■ Task to complete ■
Look below for the line that has "Anita Garibaldi"; output exactly from it through the line that has "есть и модели с быстрым зажимом.", and leave the pictures out.

Saved data entries:
--------
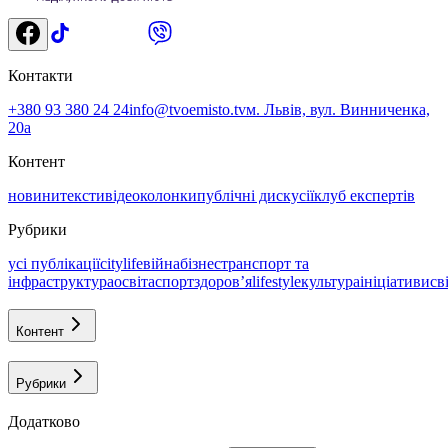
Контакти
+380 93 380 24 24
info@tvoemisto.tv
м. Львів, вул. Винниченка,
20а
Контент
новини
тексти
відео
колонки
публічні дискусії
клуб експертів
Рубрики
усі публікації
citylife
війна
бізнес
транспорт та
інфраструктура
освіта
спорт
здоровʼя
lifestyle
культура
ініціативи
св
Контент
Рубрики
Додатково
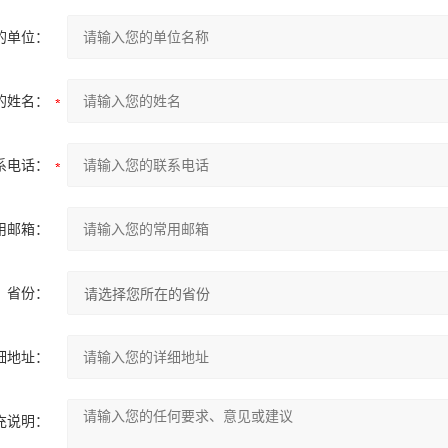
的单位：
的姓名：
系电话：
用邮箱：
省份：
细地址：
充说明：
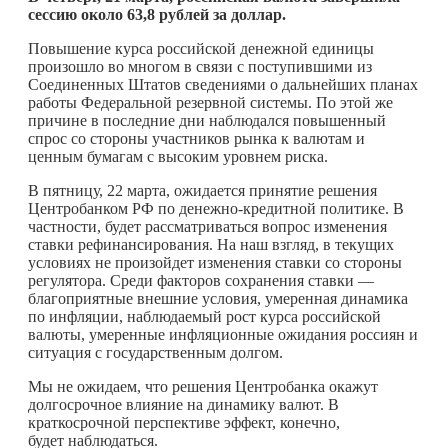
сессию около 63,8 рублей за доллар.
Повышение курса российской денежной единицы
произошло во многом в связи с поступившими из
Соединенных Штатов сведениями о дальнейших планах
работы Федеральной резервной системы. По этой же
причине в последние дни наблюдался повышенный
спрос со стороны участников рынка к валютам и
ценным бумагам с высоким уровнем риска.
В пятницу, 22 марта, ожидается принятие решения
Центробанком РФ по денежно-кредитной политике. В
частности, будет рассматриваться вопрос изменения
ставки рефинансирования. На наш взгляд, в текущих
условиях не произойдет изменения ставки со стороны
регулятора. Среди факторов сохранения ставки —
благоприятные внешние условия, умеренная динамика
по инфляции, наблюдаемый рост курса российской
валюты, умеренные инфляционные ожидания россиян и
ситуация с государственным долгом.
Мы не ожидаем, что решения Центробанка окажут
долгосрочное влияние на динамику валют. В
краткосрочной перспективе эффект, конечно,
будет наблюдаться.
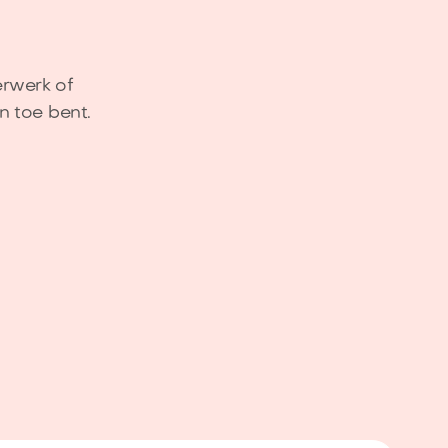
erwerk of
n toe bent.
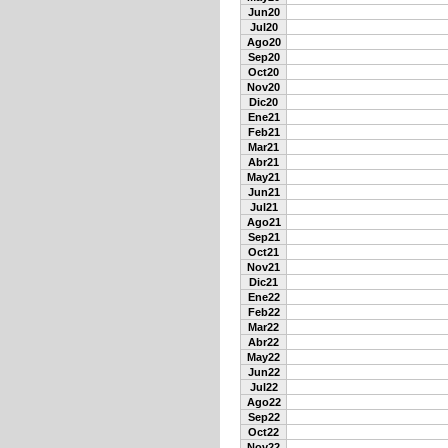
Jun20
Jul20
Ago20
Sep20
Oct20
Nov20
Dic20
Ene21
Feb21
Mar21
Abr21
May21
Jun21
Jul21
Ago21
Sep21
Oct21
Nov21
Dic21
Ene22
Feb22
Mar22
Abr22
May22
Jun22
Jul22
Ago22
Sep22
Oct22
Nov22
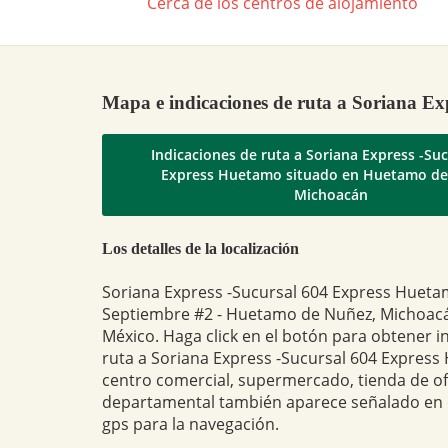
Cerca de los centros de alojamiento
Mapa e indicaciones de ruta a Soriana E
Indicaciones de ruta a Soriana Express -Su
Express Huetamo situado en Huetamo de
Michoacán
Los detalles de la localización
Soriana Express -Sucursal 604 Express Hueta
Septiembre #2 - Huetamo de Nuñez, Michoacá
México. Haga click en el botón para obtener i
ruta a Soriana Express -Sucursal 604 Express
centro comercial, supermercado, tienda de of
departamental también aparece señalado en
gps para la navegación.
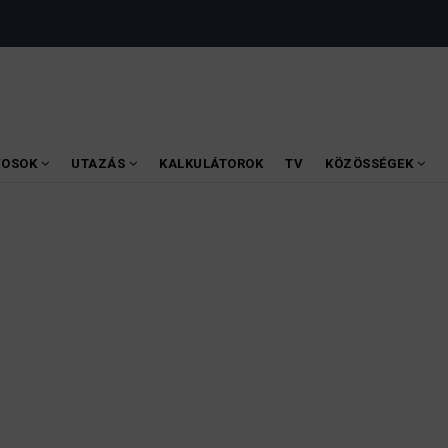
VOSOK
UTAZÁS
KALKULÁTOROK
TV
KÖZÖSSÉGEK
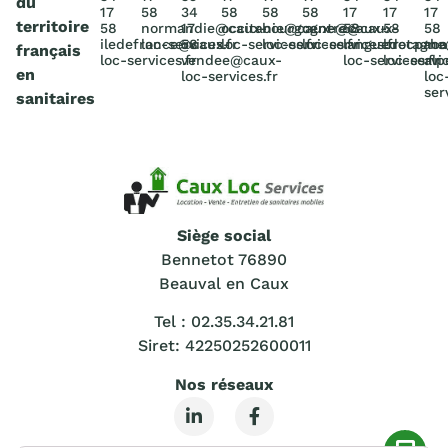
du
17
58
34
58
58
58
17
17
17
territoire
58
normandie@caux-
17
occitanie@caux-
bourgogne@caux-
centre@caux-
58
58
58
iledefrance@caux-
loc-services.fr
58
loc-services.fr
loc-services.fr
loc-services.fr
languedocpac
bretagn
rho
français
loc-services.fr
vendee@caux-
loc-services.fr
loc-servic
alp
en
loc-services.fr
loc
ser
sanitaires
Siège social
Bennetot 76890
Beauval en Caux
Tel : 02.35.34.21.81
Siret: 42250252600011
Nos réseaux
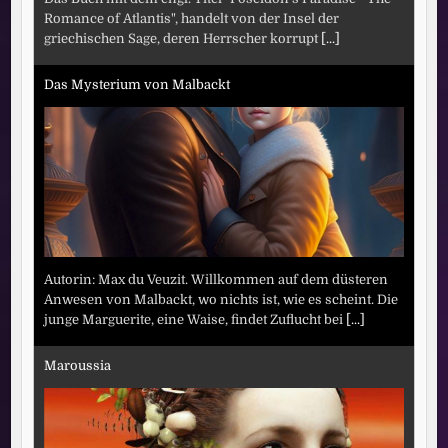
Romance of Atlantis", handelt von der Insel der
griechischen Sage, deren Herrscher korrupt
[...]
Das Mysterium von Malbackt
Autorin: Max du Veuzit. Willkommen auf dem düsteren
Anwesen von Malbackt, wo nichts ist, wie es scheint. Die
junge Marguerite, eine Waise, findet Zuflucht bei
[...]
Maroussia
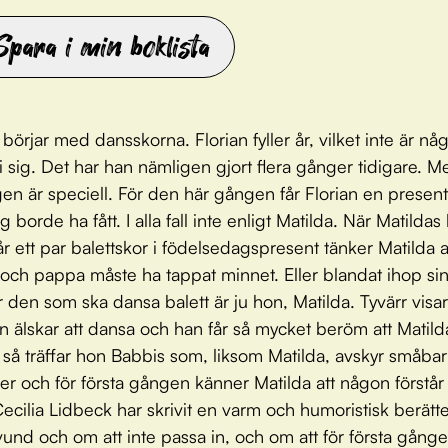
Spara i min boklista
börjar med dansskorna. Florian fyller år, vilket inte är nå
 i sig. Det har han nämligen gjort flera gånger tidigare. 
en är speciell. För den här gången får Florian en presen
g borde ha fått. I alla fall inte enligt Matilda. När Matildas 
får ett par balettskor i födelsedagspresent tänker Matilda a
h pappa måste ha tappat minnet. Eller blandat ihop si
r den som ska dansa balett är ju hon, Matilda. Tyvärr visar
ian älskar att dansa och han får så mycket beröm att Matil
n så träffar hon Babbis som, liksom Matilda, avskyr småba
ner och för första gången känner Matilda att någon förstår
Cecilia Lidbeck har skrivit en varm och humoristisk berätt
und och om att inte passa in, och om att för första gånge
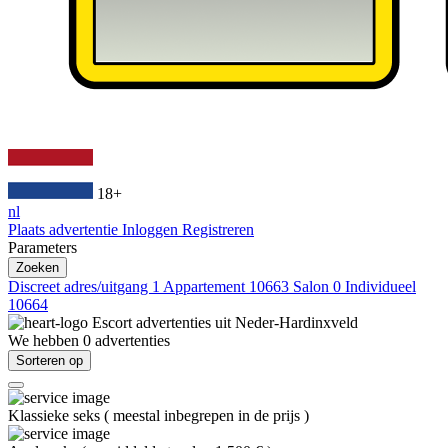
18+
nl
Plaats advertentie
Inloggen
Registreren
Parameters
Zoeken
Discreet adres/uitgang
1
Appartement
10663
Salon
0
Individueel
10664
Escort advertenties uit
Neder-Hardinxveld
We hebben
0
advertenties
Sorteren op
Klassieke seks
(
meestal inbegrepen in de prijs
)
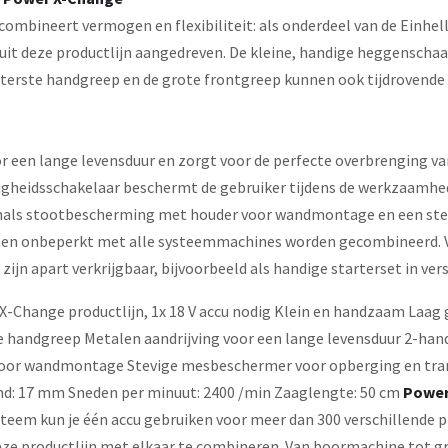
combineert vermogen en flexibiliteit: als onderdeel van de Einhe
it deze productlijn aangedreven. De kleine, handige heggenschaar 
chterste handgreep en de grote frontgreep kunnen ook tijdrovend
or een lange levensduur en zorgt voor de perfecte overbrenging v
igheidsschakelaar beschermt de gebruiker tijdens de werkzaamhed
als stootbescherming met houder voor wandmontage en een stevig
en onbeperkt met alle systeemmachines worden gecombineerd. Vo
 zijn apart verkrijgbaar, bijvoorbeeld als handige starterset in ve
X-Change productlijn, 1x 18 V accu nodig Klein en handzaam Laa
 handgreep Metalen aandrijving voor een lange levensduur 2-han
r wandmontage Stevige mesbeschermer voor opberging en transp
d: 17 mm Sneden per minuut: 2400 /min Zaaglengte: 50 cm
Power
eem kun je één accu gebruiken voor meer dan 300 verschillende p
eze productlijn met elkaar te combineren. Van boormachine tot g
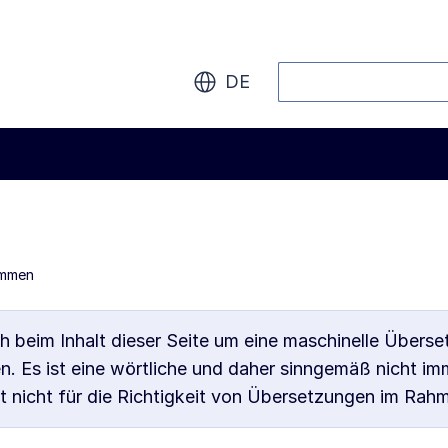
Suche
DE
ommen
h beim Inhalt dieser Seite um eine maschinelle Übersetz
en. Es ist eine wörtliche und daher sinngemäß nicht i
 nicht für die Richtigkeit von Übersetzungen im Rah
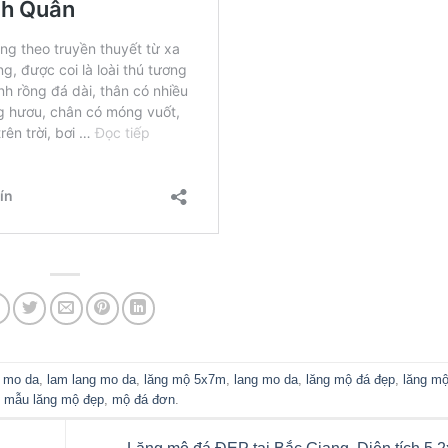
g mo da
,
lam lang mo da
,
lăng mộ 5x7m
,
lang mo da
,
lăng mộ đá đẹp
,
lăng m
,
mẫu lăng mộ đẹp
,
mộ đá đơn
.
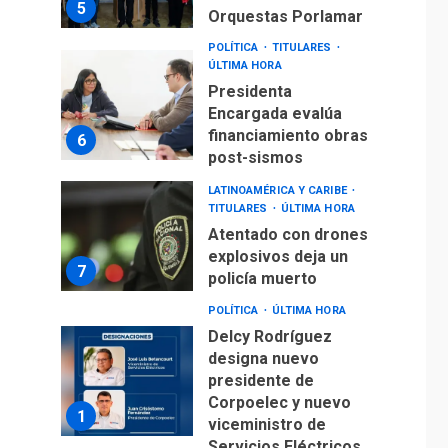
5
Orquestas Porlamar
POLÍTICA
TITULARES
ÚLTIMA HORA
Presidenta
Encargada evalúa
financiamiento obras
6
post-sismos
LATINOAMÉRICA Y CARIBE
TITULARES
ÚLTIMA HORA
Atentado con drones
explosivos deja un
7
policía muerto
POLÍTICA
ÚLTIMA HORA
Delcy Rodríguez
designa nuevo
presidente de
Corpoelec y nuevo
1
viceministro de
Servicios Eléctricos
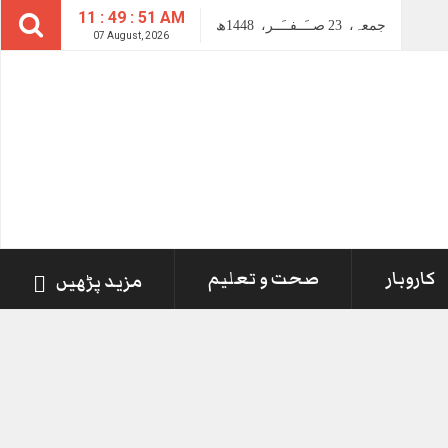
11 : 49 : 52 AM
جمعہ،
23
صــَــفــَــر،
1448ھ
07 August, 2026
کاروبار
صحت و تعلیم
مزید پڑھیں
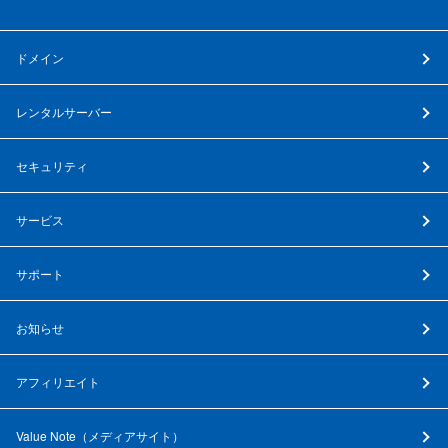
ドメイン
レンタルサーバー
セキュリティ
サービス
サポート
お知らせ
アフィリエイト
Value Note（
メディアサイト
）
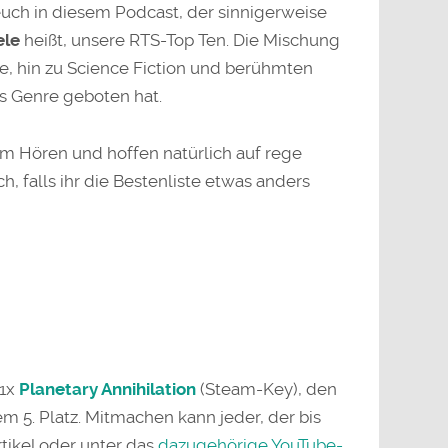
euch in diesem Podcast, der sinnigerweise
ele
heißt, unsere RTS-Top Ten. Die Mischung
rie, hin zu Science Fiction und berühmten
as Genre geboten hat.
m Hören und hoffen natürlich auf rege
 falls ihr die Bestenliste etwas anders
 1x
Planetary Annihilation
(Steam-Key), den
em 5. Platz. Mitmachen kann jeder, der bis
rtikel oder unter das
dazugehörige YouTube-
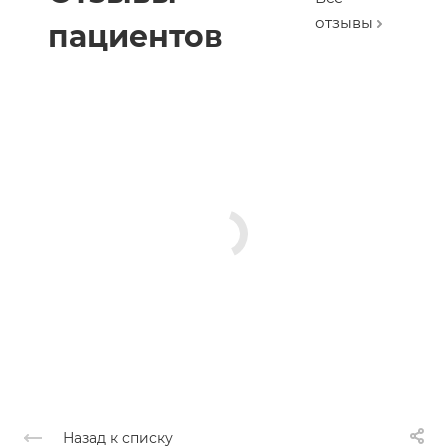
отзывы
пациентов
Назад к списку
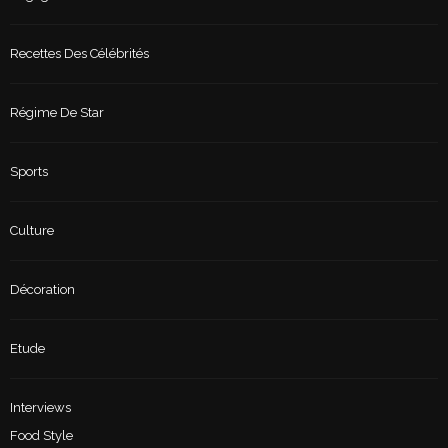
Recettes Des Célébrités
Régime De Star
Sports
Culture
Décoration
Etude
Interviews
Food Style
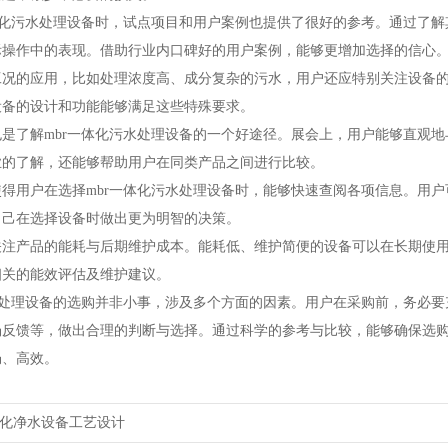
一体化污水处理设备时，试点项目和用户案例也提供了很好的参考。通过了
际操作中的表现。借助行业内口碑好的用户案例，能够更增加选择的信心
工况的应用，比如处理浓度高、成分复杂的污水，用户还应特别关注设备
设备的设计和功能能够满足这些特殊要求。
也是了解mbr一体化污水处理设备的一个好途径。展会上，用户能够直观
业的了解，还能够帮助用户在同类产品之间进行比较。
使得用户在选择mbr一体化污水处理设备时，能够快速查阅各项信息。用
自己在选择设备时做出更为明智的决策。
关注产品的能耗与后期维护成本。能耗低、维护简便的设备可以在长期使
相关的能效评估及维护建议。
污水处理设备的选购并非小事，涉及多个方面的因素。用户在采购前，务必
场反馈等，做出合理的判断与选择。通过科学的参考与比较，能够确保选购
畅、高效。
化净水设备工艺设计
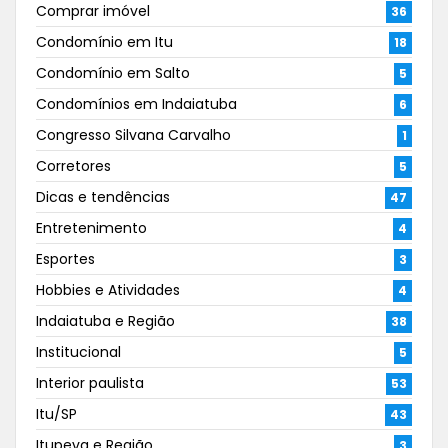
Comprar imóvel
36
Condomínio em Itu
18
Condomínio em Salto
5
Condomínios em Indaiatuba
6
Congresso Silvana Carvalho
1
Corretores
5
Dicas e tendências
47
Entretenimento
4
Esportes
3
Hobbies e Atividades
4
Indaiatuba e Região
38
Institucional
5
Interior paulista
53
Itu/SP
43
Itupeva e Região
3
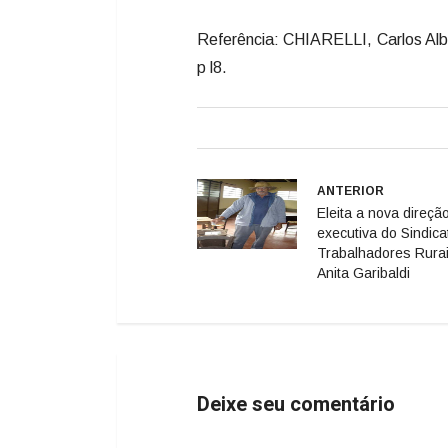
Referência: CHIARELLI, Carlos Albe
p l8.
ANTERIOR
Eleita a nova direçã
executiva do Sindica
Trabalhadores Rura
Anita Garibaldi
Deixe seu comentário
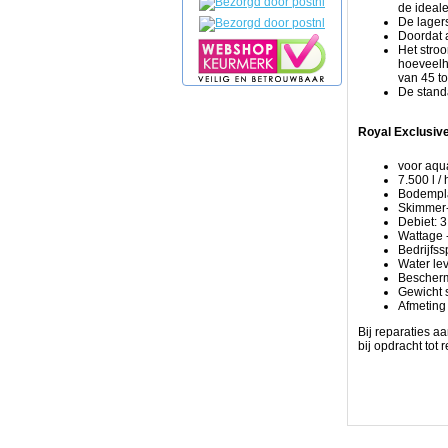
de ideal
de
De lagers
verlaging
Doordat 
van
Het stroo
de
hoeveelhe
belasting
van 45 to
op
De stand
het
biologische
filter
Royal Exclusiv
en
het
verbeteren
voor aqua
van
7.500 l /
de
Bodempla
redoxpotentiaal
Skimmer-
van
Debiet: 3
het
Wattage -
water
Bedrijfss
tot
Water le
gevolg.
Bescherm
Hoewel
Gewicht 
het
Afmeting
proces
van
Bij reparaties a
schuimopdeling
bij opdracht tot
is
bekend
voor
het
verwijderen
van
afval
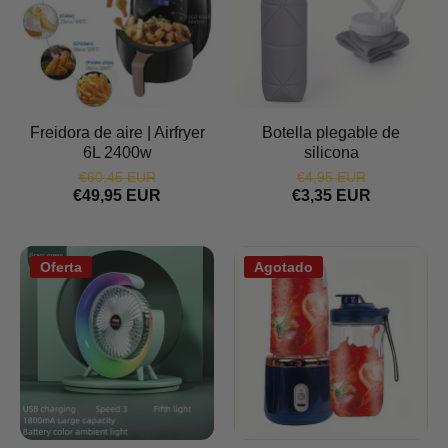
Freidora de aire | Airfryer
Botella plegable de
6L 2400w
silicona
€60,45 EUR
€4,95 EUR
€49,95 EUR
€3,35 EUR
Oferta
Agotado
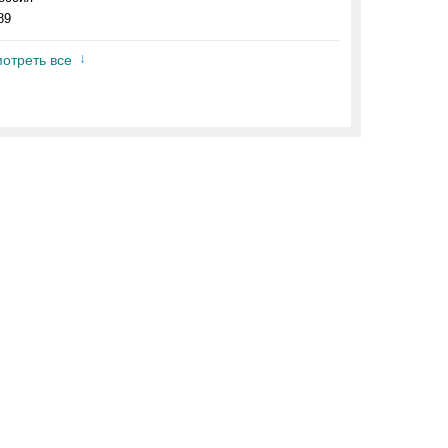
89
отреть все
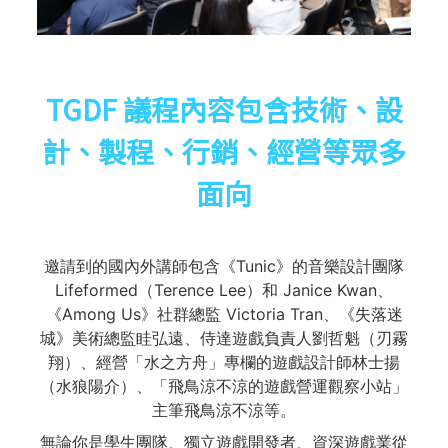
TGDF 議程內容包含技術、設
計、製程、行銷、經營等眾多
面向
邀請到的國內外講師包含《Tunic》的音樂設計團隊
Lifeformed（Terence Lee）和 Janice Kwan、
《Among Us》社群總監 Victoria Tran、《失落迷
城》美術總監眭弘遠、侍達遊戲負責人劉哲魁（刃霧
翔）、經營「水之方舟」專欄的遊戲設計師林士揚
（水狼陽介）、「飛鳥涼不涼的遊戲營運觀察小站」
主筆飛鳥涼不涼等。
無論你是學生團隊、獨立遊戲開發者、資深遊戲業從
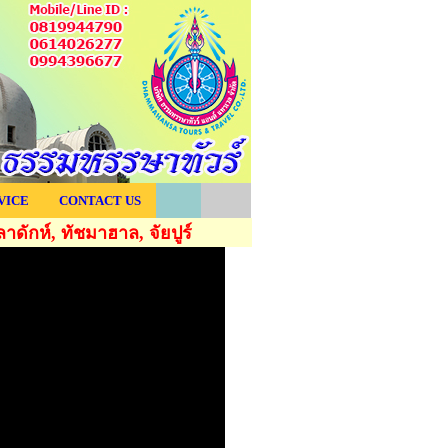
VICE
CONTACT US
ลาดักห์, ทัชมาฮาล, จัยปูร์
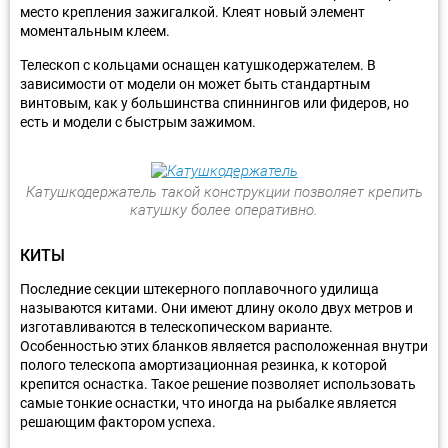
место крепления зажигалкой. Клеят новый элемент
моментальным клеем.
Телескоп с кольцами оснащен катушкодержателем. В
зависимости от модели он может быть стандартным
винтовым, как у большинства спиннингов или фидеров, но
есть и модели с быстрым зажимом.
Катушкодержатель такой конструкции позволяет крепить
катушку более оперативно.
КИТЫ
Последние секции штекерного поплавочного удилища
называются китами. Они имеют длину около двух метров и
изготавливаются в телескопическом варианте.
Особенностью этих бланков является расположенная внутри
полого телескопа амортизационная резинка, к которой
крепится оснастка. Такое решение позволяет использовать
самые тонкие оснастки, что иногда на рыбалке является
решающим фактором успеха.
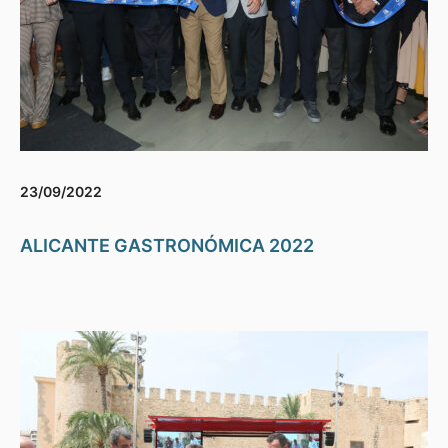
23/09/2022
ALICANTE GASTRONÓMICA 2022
--------
■ Answer section ■
Anita Garibaldi
Deixe seu comentário
de ideal
de
De lagers
verlaging
Doordat 
van
Het stroo
de
hoeveelhe
belasting
van 45 to
op
De stand
het
biologische
filter
Royal Exclusiv
en
het
verbeteren
voor aqua
van
7.500 l /
de
Bodempla
redoxpotentiaal
Skimmer-
van
Debiet: 3
het
Wattage -
water
Bedrijfss
tot
Water le
gevolg.
Bescherm
Hoewel
Gewicht 
het
Afmeting
proces
van
Bij reparaties a
schuimopdeling
bij opdracht tot
is
bekend
voor
het
verwijderen
van
afval
Freidora de aire | Airfryer
Botella plegable de
6L 2400w
silicona
€60,45 EUR
€4,95 EUR
€49,95 EUR
€3,35 EUR
Oferta
Agotado
89
отреть все
TGDF 議程內容包含技術、設
計、製程、行銷、經營等眾多
面向
邀請到的國內外講師包含《Tunic》的音樂設計團隊
Lifeformed（Terence Lee）和 Janice Kwan、
《Among Us》社群總監 Victoria Tran、《失落迷
城》美術總監眭弘遠、侍達遊戲負責人劉哲魁（刃霧
翔）、經營「水之方舟」專欄的遊戲設計師林士揚
（水狼陽介）、「飛鳥涼不涼的遊戲營運觀察小站」
主筆飛鳥涼不涼等。
無論你是學生團隊、獨立遊戲開發者、資深遊戲業從
VICE
CONTACT US
ลาดักห์, ทัชมาฮาล, จัยปูร์
место крепления зажигалкой. Клеят новый элемент
моментальным клеем.
Телескоп с кольцами оснащен катушкодержателем. В
зависимости от модели он может быть стандартным
винтовым, как у большинства спиннингов или фидеров, но
есть и модели с быстрым зажимом.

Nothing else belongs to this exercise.